▸ **Descrição da tarefa**: Atualize o trecho do texto fornecido que começa nas palavras "As mentiras que" e vai até "da Imaculada Conceição?", reescrevendo-o com "delator" substituído por "colaborador".

▸ **Texto fornecido**:
•••••

Também os jovens estão desistindo dos políticos e dos partidos. Embora objetos centrais de uma polêmica interminável (redução da maioridade penal), cada vez participam menos das eleições: apenas 1.638.751 adolescentes com 16 e 17 anos votaram nas eleições de 2014 (contra 2.013.591 em 2008, 2.391.352 em 2010).
As mentiras que os adultos contam trazem cada vez mais desilusão aos jovens: praticamente toda mídia do final de semana 26/6 a 28/6/15 massacrou o PT (com razão), depois das revelações feitas pelo delator Ricardo Pessoa (do grupo UTC/Constram). O dinheiro das campanhas eleitorais do PT teria origem na corrupção da Petrobras. Ocorre que o grupo ajudou (em 2010) 14 partidos diferentes: PT, R$ 5,2 milhões; DEM, R$ 1,24 milhão; PSDB, R$ 1,2 milhão; PP R$ 663 mil; PDT 500 mil etc. Na campanha de 2014, 20 partidos receberam “doações” do grupo: PT R$ 10,8 milhões; PSD R$ 700 mil; PSDB R$ 655 mil; DEM R$ 615 mil; PMDB R$ 600 mil; PSB R$ 550 mil etc. Há alguém que acredita que somente o dinheiro para o PT seria sujo, enquanto o dinheiro dado aos demais partidos teria passado primeiro pela depuração da Imaculada Conceição?

•••••

▸ **Itens**:
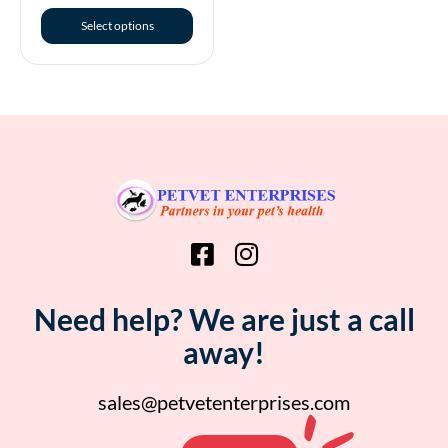
Select options
Need help? We are just a call
away!
sales@petvetenterprises.com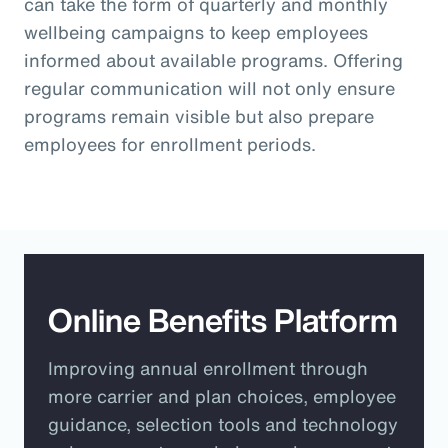
can take the form of quarterly and monthly
wellbeing campaigns to keep employees
informed about available programs. Offering
regular communication will not only ensure
programs remain visible but also prepare
employees for enrollment periods.
Online Benefits Platform
Improving annual enrollment through
more carrier and plan choices, employee
guidance, selection tools and technology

•••••

▸ **Solução do exercício**:
As mentiras que os adultos contam trazem cada vez mais desilusão aos jovens: praticamente toda mídia do final de semana 26/6 a 28/6/15 massacrou o PT (com razão), depois das revelações feitas pelo colaborador Ricardo Pessoa (do grupo UTC/Constram). O dinheiro das campanhas eleitorais do PT teria origem na corrupção da Petrobras. Ocorre que o grupo ajudou (em 2010) 14 partidos diferentes: PT, R$ 5,2 milhões; DEM, R$ 1,24 milhão; PSDB, R$ 1,2 milhão; PP R$ 663 mil; PDT 500 mil etc. Na campanha de 2014, 20 partidos receberam “doações” do grupo: PT R$ 10,8 milhões; PSD R$ 700 mil; PSDB R$ 655 mil; DEM R$ 615 mil; PMDB R$ 600 mil; PSB R$ 550 mil etc. Há alguém que acredita que somente o dinheiro para o PT seria sujo, enquanto o dinheiro dado aos demais partidos teria passado primeiro pela depuração da Imaculada Conceição?